Taiwanese pigeon racing wins
local and foreign fans
Words by Douglas Habecker
Translated by Angel Pu
With doctor-like hands, Wei Kuang-tan carefully picks up a delicate, bronze-eyed pigeon, splaying out a gray wing for inspection. He notes the bird is strong and powerful, able to fly long distances with ease. More a passion than hobby, pigeon racing for Wei has become a way of life. For the last 40 years, he has gotten up early to feed, train, race and breed his 60 or so pigeons.
"It's like raising children," says Wei, who also owns a feed store. "You must be careful at every stage of development."

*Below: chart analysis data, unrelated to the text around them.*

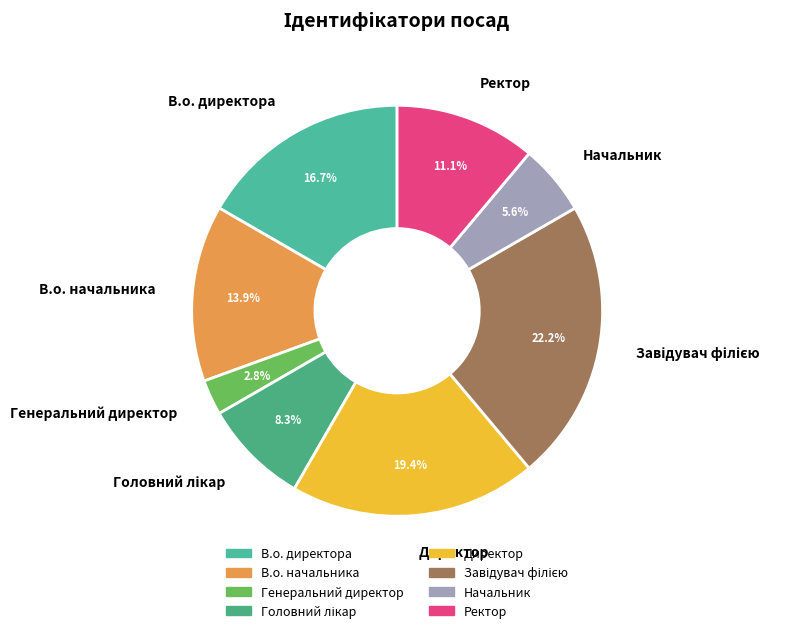

Which category has the smallest portion of the pie?

Генеральний директор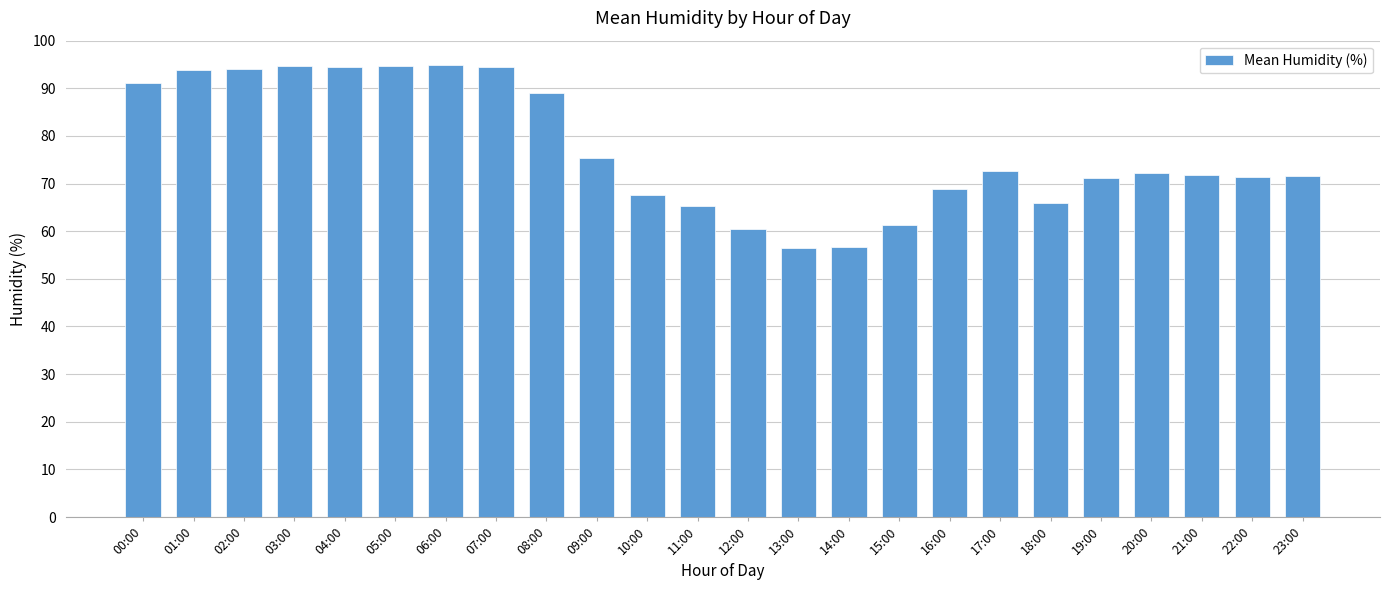

What position from the left is 22:00?

23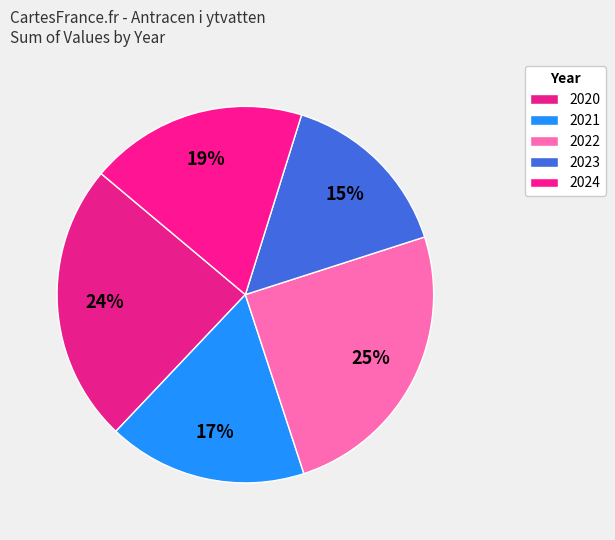

Count the number of slices in the pie.

5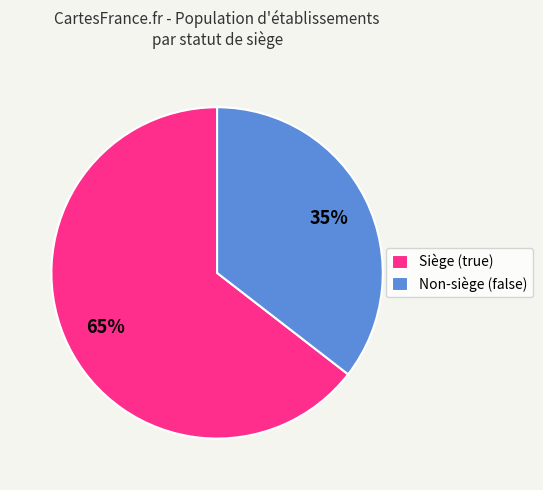

To the nearest percent, what is the average slice percentage?

50%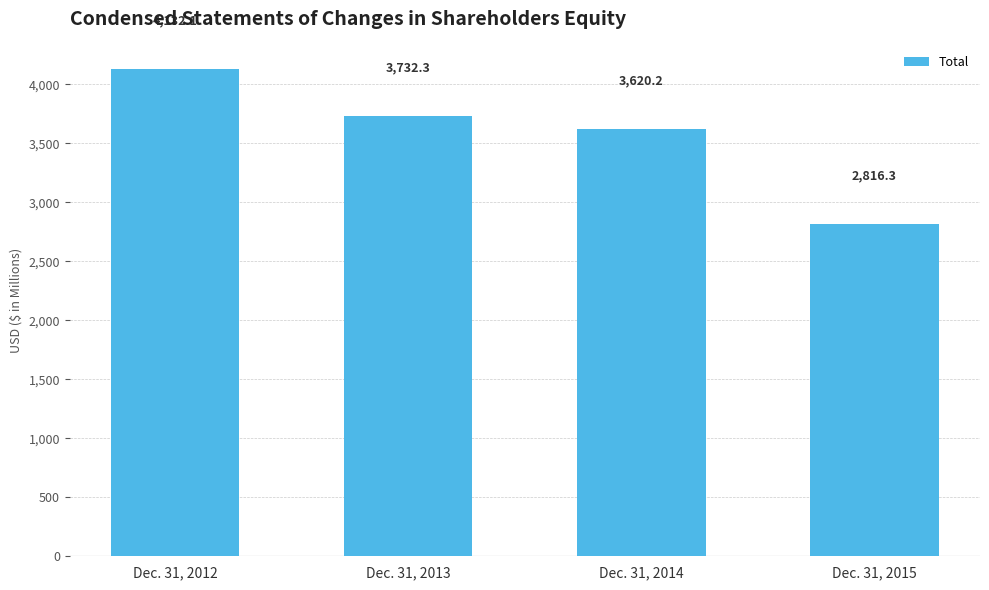

What is the minimum value shown in the chart?

2816.3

Wei's wooden pigeon loft, atop of his Taichung city house, is like many throughout Taiwan. There are upwards of 100,000 people--mostly men--in Taiwan who practice pigeon racing, according to Wei. It's a sport and a business, as millions of NT dollars are spent annually raising and training these small birds, with billions more spent on betting.
While many are in it for the profit, or at least the dream of profits, Wei shows a real admiration for the birds themselves, the athletes in this sport. To be a winner, a pigeon in Taiwan must finish all six heats of a race. The heats get progressively longer, starting at 270 kilometers and ending at roughly 450 kilometers.
Taiwan's pigeons are internationally-known for their endurance and ability to fly over open water. However, the reality is that most of them don't make it home. Many find another place to live, others are captured in nets and later resold, and some perish along the way. Still, those who do return are given star-like status and valued by their owners as future breeding stock. "I love pigeons; therefore I love the sport," says Wei.
Also sharing the love of the sport is American Sam Webster, Wei's friend and fellow pigeon racer. On a warm winter day, Webster stands on his Taichung rooftop ready to welcome his tired and hungry pigeons home with a whistle and a shake of a food bowl. Without warning, a white streak appears in the blue sky.
"That's my red hen," he says excitedly. "Good girl!"
She has flown 360 kilometers in just under four hours. Her rhythmic cooing means that she is happy, he says. "She's had a ball," he remarks and, it appears, so has her owner.